W 1939 r. Hojnowscy zostali przymusowo przesiedleni z miejscowości Koło do wsi Strużno k. Bobowej. Antoni pracował tam jako drwal. Mieszkali w jednoizbowym domu wraz z trójką małoletnich dzieci.
W 1942 r. ok. 19-letni Żyd Jakub Bodner zbiegł z obozu pracy w Bieczu w powiecie jasielskim (dystrykt krakowski). Próbował, bezskutecznie, dostać się do Bobowej, swojego rodzinnego miasta.
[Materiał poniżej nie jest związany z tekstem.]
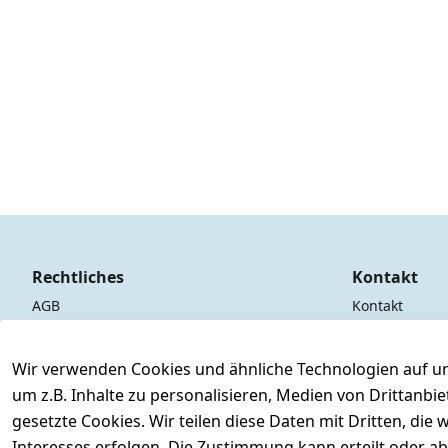
Rechtliches
Kontakt
AGB
Kontakt
Impressum
Registrieren
Datenschutzerklärung
Wir verwenden Cookies und ähnliche Technologien auf un
um z.B. Inhalte zu personalisieren, Medien von Drittanbi
Widerrufsrecht
gesetzte Cookies. Wir teilen diese Daten mit Dritten, di
Interesses erfolgen. Die Zustimmung kann erteilt oder ab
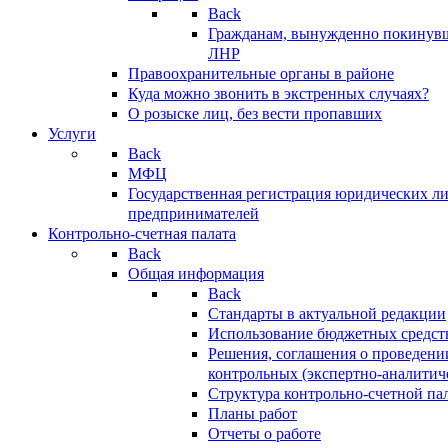
Back
Гражданам, вынужденно покинув
ЛНР
Правоохранительные органы в районе
Куда можно звонить в экстренных случаях?
О розыске лиц, без вести пропавших
Услуги
Back
МФЦ
Государственная регистрация юридических л
предпринимателей
Контрольно-счетная палата
Back
Общая информация
Back
Стандарты в актуальной редакции
Использование бюджетных средст
Решения, соглашения о проведени
контрольных (экспертно-аналитич
Структура контрольно-счетной па
Планы работ
Отчеты о работе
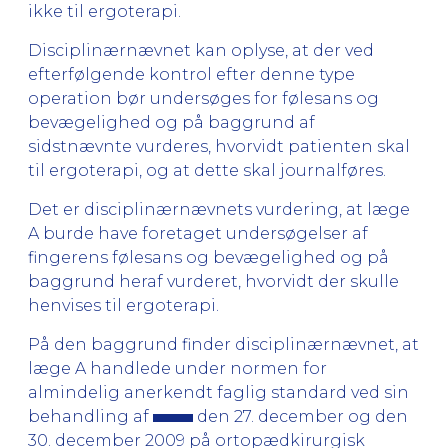
ikke til ergoterapi.
Disciplinærnævnet kan oplyse, at der ved
efterfølgende kontrol efter denne type
operation bør undersøges for følesans og
bevægelighed og på baggrund af
sidstnævnte vurderes, hvorvidt patienten skal
til ergoterapi, og at dette skal journalføres.
Det er disciplinærnævnets vurdering, at læge
A burde have foretaget undersøgelser af
fingerens følesans og bevægelighed og på
baggrund heraf vurderet, hvorvidt der skulle
henvises til ergoterapi.
På den baggrund finder disciplinærnævnet, at
læge A handlede under normen for
almindelig anerkendt faglig standard ved sin
behandling af
den 27. december og den
30. december 2009 på ortopædkirurgisk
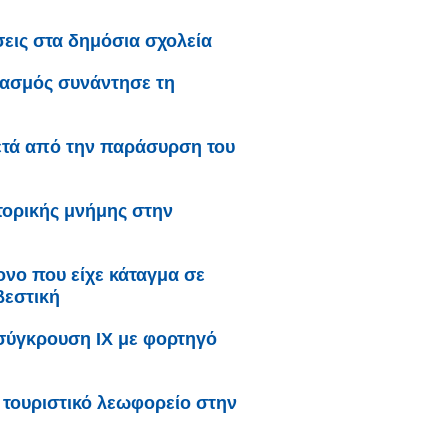
σεις στα δημόσια σχολεία
γασμός συνάντησε τη
ετά από την παράσυρση του
τορικής μνήμης στην
ονο που είχε κάταγμα σε
βεστική
σύγκρουση ΙΧ με φορτηγό
τουριστικό λεωφορείο στην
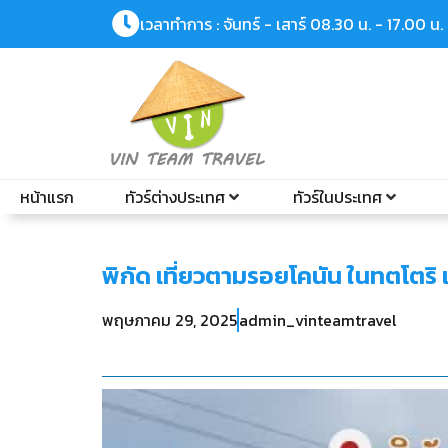
เวลาทำการ : จันทร์ - เสาร์ 08.30 น. - 17.00 น.
หน้าแรก
ทัวร์ต่างประเทศ
ทัวร์ในประเทศ
พิกัด เที่ยวตามรอยโคนัน ในทตโตร
พฤษภาคม 29, 2025
admin_vinteamtravel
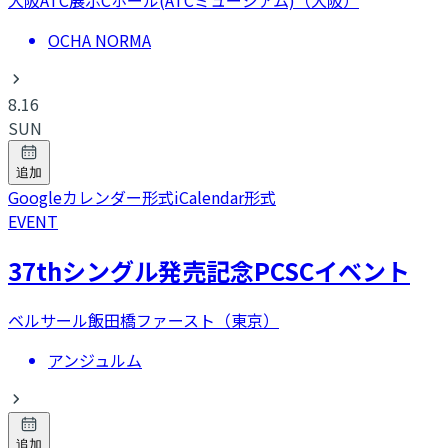
OCHA NORMA
8.16
SUN
追加
Googleカレンダー形式
iCalendar形式
EVENT
37thシングル発売記念PCSCイベント
ベルサール飯田橋ファースト（東京）
アンジュルム
追加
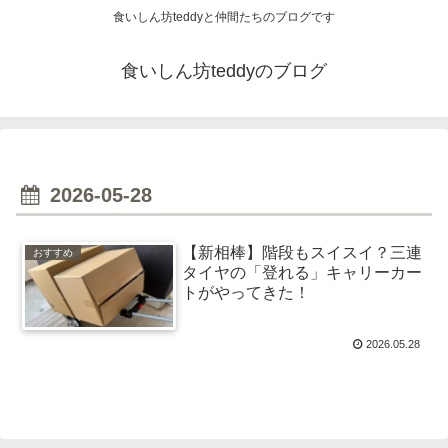
食いしん坊teddyと仲間たちのブログです
食いしん坊teddyのブログ
2026-05-28
【新相棒】階段もスイスイ？三連
おすすめ
タイヤの「登れる」キャリーカー
トがやってきた！
2026.05.28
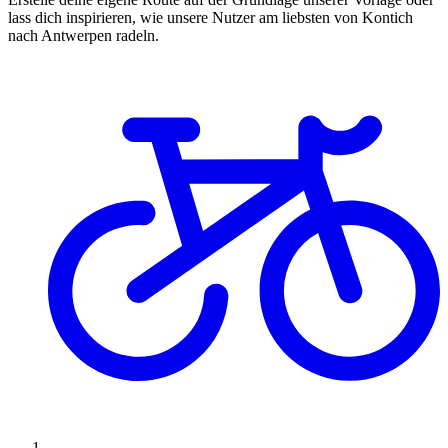
lass dich inspirieren, wie unsere Nutzer am liebsten von Kontich
nach Antwerpen radeln.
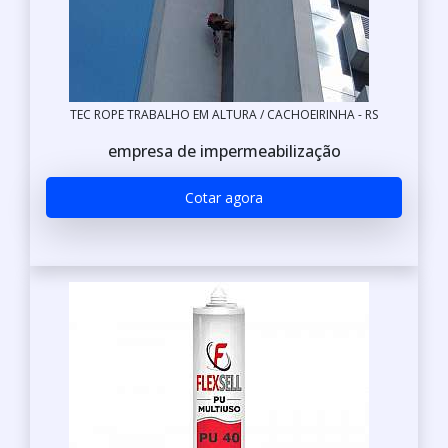
TEC ROPE TRABALHO EM ALTURA / CACHOEIRINHA - RS
empresa de impermeabilização
Cotar agora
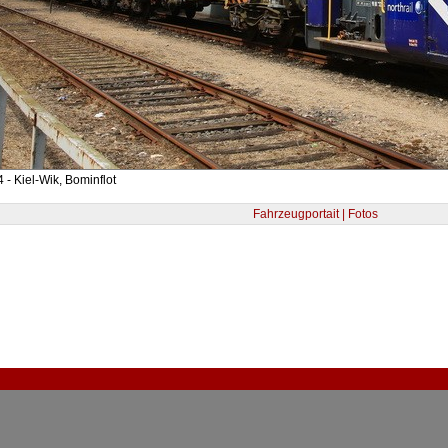
 - Kiel-Wik, Bominflot
Fahrzeugportait | Fotos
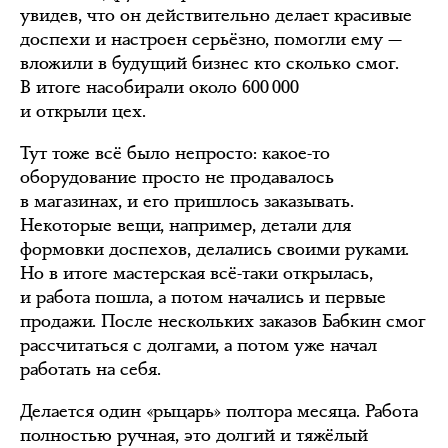
увидев, что он действительно делает красивые
доспехи и настроен серьёзно, помогли ему —
вложили в будущий бизнес кто сколько смог.
В итоге насобирали около 600 000
и открыли цех.
Тут тоже всё было непросто: какое-то
оборудование просто не продавалось
в магазинах, и его пришлось заказывать.
Некоторые вещи, например, детали для
формовки доспехов, делались своими руками.
Но в итоге мастерская всё-таки открылась,
и работа пошла, а потом начались и первые
продажи. После нескольких заказов Бабкин смог
рассчитаться с долгами, а потом уже начал
работать на себя.
Делается один «рыцарь» полтора месяца. Работа
полностью ручная, это долгий и тяжёлый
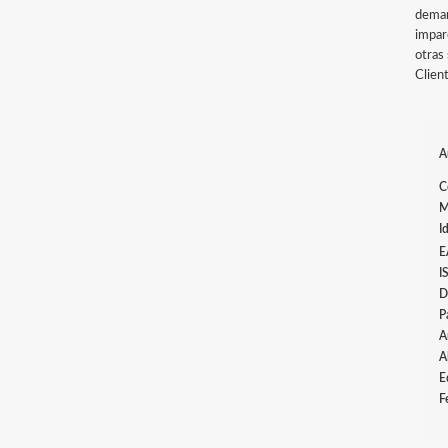
deman
impar
otras 
Client
A
C
M
I
E
I
D
P
A
A
E
F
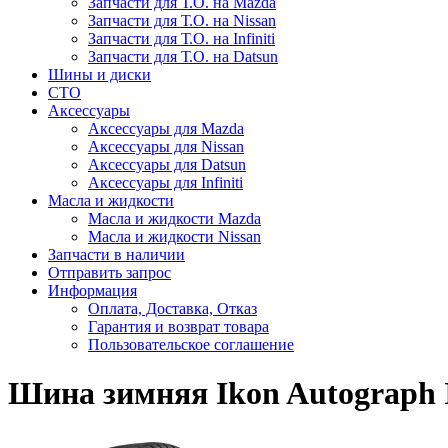
Запчасти для Т.О. на Mazda
Запчасти для Т.О. на Nissan
Запчасти для Т.О. на Infiniti
Запчасти для Т.О. на Datsun
Шины и диски
СТО
Аксессуары
Аксессуары для Mazda
Аксессуары для Nissan
Аксессуары для Datsun
Аксессуары для Infiniti
Масла и жидкости
Масла и жидкости Mazda
Масла и жидкости Nissan
Запчасти в наличии
Отправить запрос
Информация
Оплата, Доставка, Отказ
Гарантия и возврат товара
Пользовательское соглашение
Шина зимняя Ikon Autograph I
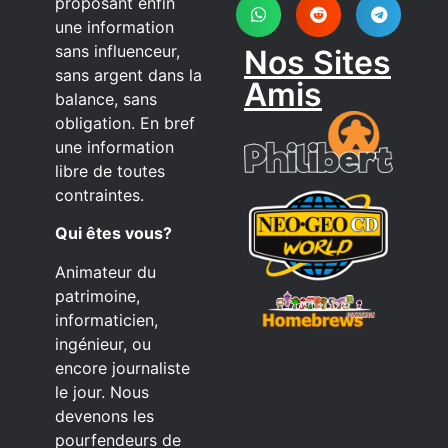
proposant enfin
une information
sans influenceur,
Nos Sites
sans argent dans la
Amis
balance, sans
obligation. En bref
une information
libre de toutes
contraintes.
Qui êtes vous?
Animateur du
patrimoine,
informaticien,
ingénieur, ou
encore journaliste
le jour. Nous
devenons les
pourfendeurs de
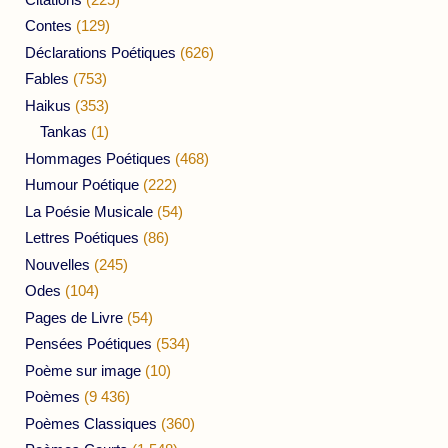
Contes
(129)
Déclarations Poétiques
(626)
Fables
(753)
Haikus
(353)
Tankas
(1)
Hommages Poétiques
(468)
Humour Poétique
(222)
La Poésie Musicale
(54)
Lettres Poétiques
(86)
Nouvelles
(245)
Odes
(104)
Pages de Livre
(54)
Pensées Poétiques
(534)
Poème sur image
(10)
Poèmes
(9 436)
Poèmes Classiques
(360)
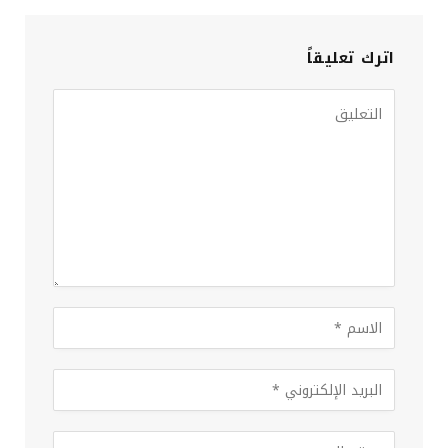
اترك تعليقاً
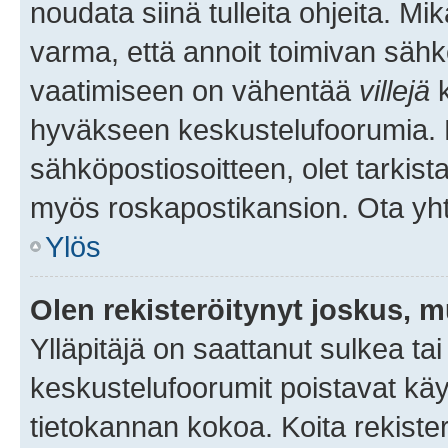
noudata siinä tulleita ohjeita. Mi
varma, että annoit toimivan sähk
vaatimiseen on vähentää
villejä
k
hyväkseen keskustelufoorumia. Mi
sähköpostiosoitteen, olet tarkista
myös roskapostikansion. Ota yhte
Ylös
Olen rekisteröitynyt joskus, 
Ylläpitäjä on saattanut sulkea ta
keskustelufoorumit poistavat k
tietokannan kokoa. Koita rekister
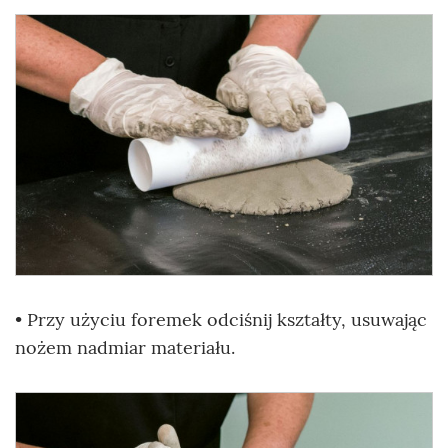
• Przy użyciu foremek odciśnij kształty, usuwając
nożem nadmiar materiału.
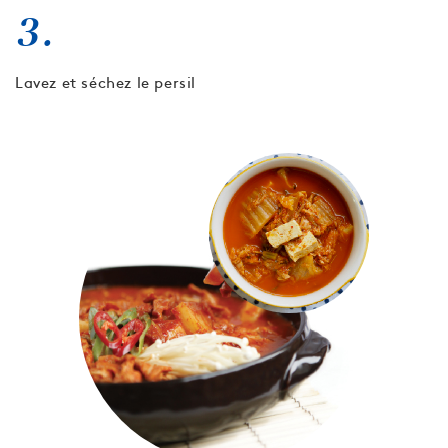
3.
Lavez et séchez le persil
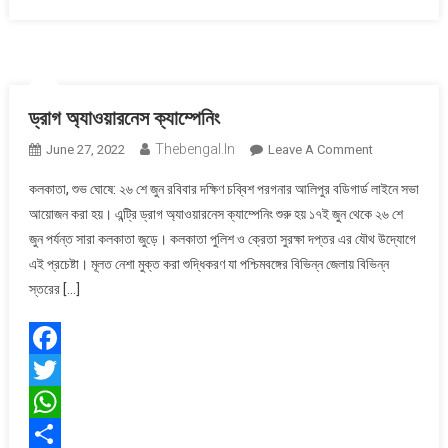
ড্রাগ অ্যাওয়ারনেস ক্যাম্পেনিং
Thebengal.in
On
June 27, 2022
Leave A Comment
ড্রাগ
কলকাতা, শুভ ঘোষে: ২৬ শে জুন রবিবার দক্ষিণ চব্বিশ পরগনার আলিপুর বডিগার্ড লাইনে সভা
অ্যাওয়ারনেস
আয়োজন করা হয়। এন্ট্রি ড্রাগ অ্যাওয়ারনেস ক্যাম্পেনিং শুরু হয় ১৭ই জুন থেকে ২৬ শে
ক্যাম্পেনিং
জুন পর্যন্ত সারা কলকাতা জুড়ে। কলকাতা পুলিশ ও ক্রেতা সুরক্ষা দপ্তর এর যৌথ উদ্যোগে
এই প্রচেষ্টা। মূলত নেশা মুক্ত করা শুদ্ধিকরণ যা পশ্চিমবঙ্গের বিভিন্ন জেলায় বিভিন্ন
স্তরের […]
Facebook
Twitter
WhatsApp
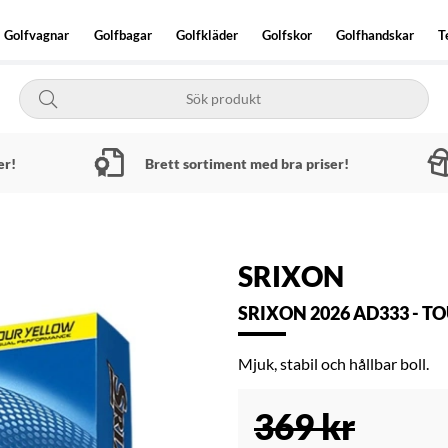
Golfvagnar
Golfbagar
Golfkläder
Golfskor
Golfhandskar
T
er!
Brett sortiment med bra priser!
SRIXON
SRIXON 2026 AD333 - T
Mjuk, stabil och hållbar boll.
369
kr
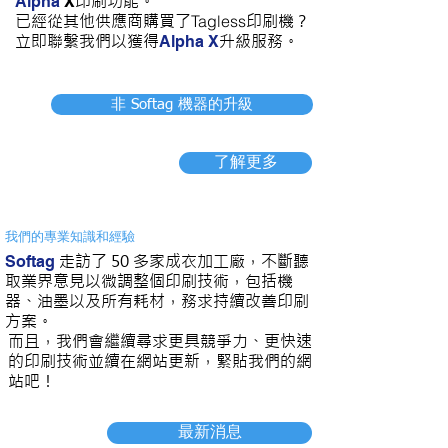
印刷功能。
Alpha
X
已經從其他供應商購買了
Tagless
印刷機？
立即聯繫我們以獲得
升級服務。
Alpha X
非 Softag 機器的升級
了解更多
我們的專業知識和經驗
走訪了 50 多家成衣加工廠，不斷聽
Softag
取業界意見以微調整個印刷技術，包括機
器、油墨以及所有耗材，務求持續改善印刷
方案。
而且，我們會繼續尋求更具競爭力、更快速
的印刷技術並續在網站更新，緊貼我們的網
站吧！
最新消息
Przez cztery miesiące ukrywał się w pobliskim lesie, żywił tym, co udało mu się znaleźć i sypiał w naprędce przygotowywanym szałasie. Spotkał go tam Antoni Hojnowski. Przyjął wynędzniałego, schorowanego i głodnego Bodnera pod swój dach. Wraz z żoną podjęli decyzję, że będzie ukrywał się w piwnicy.
Bodner, nim wrócił do sił, przez cztery miesiące przebywał w ich domu, a także na ich utrzymaniu. W tym czasie Hojnowscy nauczyli go modlitw i obrządków chrześcijańskich, a także zaopatrzyli w fałszywą metrykę chrztu. Dzięki temu znalazł pracę w sąsiedniej miejscowości, u rodziny rolników nazwiskiem Morańda. Pozostał tam do końca okupacji niemieckiej, czyli do stycznia 1945 roku.
Jakub Bodner po wojnie wyjechał do Kanady. Polskę odwiedził w 1990 r. i spotkał się wtedy z córką Hojnowskich – Leokadią.